Trecho fornecido =

______

13/7/2018, F. William Engdahl, New Strategic Outlook
Traduzido pelo Coletivo Vila Vudu
Com fanfarras, no final de junho, os 19 ministros das finanças da zona do euro na UE anunciaram o fim da crise da dívida grega, que se arrasta por oito anos e levou toda a estrutura do euro à convulsão mais profunda que o sistema conheceu até hoje. Infelizmente, é nada. Só profunda, completa encenação. Os ministros da União Europeia recusaram-se a cancelar a dívida do estado grego. Em vez disso, encenaram uma capitalização destrutiva dos juros da dívida existente, semelhante ao que Washington fez à América Latina nos anos 1980s. É perfeitamente justificável que todos nos perguntemos o que está realmente acontecendo.
Pelo esquema recém inventado, estendeu-se o vencimento dos empréstimos por dez anos. Afastado o risco de a dívida ser cancelada, os ministros da Eurozona concordaram com prorrogar por dez anos o cumprimento da maior parte das prestações ainda a serem pagas dos empréstimos existentes, sobre uma dívida pública que continua equivalente a 180% do PIB, ou 340 bilhões de euros, apesar de cortes e reformas. A União Europeia emprestou mais 15 bilhões de euros (17,5 bilhões de EUA-dólares) como dívida nova, para 'facilitar' os pagamentos agora devidos.

______

[Itens armazenados]

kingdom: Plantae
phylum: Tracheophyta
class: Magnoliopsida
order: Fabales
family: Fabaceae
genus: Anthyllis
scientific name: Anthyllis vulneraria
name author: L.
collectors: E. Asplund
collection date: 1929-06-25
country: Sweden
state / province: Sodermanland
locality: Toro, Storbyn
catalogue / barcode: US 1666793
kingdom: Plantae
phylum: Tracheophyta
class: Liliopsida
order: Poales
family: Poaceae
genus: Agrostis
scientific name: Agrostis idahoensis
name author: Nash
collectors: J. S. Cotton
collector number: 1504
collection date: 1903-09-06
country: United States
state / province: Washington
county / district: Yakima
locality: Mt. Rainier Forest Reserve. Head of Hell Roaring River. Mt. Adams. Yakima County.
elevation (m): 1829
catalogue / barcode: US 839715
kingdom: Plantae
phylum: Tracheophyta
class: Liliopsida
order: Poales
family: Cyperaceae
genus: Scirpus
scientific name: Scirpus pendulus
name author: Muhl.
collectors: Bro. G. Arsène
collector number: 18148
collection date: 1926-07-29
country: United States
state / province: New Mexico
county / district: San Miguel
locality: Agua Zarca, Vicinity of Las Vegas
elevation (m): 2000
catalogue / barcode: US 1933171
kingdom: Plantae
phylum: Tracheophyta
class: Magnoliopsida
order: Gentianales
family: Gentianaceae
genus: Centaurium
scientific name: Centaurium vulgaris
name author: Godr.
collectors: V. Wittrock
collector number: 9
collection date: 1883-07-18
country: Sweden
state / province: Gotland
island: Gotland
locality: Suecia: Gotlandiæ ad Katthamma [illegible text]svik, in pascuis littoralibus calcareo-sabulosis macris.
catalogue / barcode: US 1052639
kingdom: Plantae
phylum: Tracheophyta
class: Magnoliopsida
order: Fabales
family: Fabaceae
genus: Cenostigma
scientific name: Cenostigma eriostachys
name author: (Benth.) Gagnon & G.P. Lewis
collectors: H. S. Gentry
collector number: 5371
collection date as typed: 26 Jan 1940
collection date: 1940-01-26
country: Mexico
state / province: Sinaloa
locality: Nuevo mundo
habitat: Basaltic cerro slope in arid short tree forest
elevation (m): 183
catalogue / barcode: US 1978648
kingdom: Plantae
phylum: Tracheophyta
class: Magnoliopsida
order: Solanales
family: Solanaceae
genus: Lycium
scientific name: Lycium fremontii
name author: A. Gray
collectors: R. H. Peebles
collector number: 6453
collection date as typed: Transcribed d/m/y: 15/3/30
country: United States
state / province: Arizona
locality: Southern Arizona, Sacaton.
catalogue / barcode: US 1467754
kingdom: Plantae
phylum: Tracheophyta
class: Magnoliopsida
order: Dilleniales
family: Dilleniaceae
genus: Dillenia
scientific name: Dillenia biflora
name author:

______

Instrução 1 = Transcreva do trecho sobre a dívida grega a parte que começa em "13/7/2018, F. William" e segue até "está realmente acontecendo.".
Instrução 2 = Segundo o trecho sobre a dívida grega, quanto a União Europeia emprestou como dívida nova?
Instrução 3 = Liste todos os valores em dinheiro mencionados no trecho sobre a dívida grega.

Resposta escrita 1 =
13/7/2018, F. William Engdahl, New Strategic Outlook
Traduzido pelo Coletivo Vila Vudu
Com fanfarras, no final de junho, os 19 ministros das finanças da zona do euro na UE anunciaram o fim da crise da dívida grega, que se arrasta por oito anos e levou toda a estrutura do euro à convulsão mais profunda que o sistema conheceu até hoje. Infelizmente, é nada. Só profunda, completa encenação. Os ministros da União Europeia recusaram-se a cancelar a dívida do estado grego. Em vez disso, encenaram uma capitalização destrutiva dos juros da dívida existente, semelhante ao que Washington fez à América Latina nos anos 1980s. É perfeitamente justificável que todos nos perguntemos o que está realmente acontecendo.

Resposta escrita 2 = 15 bilhões de euros (17,5 bilhões de EUA-dólares).

Resposta escrita 3 =
340 bilhões de euros
15 bilhões de euros
17,5 bilhões de EUA-dólares